When I was 20, I naturalized and became a U.S. citizen. Soon after, I received my degree from UC Berkeley. With my American passport in hand, I had the freedom to travel around the world and embark on many adventures. I went diving with sea turtles and dolphins in Southeast Asia, climbed the highest mountain in Africa, and even won a reality TV show, "The Amazing Race." I secured a great job with Google from 2008 to 2013, and today, I am a Developer and Platform Marketing Manager at Microsoft. I started working at 16 years old and I haven't stopped since. Last year, I saved enough money to buy my own home in Silicon Valley. I really am living out my American Dream.
Immigration reform has definitely changed my life. However, the Chinese Student Protection Act not only benefited those admitted under the act, but also the U.S. Most of the Chinese students were driven and well-educated. Many also possessed scientific and technological expertise that was much needed in the U.S. This law has shown a largely positive effect on the U.S. labor market and economy. The Institute for International Integration Studies wrote, “The Chinese Student Protection Act appears to have raised the employment rate by 7 percentage points among college-graduate PRC immigrants relative to those from Hong Kong, controlling for other factors, and to have boosted relative hourly earnings growth by 17 to 24 percent.”

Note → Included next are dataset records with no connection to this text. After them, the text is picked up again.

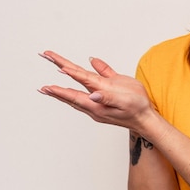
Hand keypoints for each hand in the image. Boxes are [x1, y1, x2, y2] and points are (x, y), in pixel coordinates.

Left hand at [38, 51, 156, 132]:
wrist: (146, 117)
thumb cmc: (138, 109)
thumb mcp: (125, 101)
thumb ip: (108, 97)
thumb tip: (92, 94)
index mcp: (96, 104)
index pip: (74, 94)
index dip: (61, 89)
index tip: (47, 86)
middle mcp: (93, 103)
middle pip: (70, 92)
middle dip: (54, 86)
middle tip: (44, 75)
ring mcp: (97, 100)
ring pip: (76, 91)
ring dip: (61, 86)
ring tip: (48, 84)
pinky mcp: (104, 95)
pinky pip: (89, 85)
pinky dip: (79, 79)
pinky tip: (77, 72)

Immigrants come from across the globe, and they bring a variety of cultural practices to the U.S. While they may appear different on the outside, they often share a common thread of hard work, embrace opportunity, and are extraordinarily grateful. Immigration reform gave me the chance to live a life the way I wanted to live. I continue to work hard and look for opportunities that utilize my entrepreneurial spirit. I hope, one day, to run my own successful business and forge ahead, living out my "ultimate" American Dream.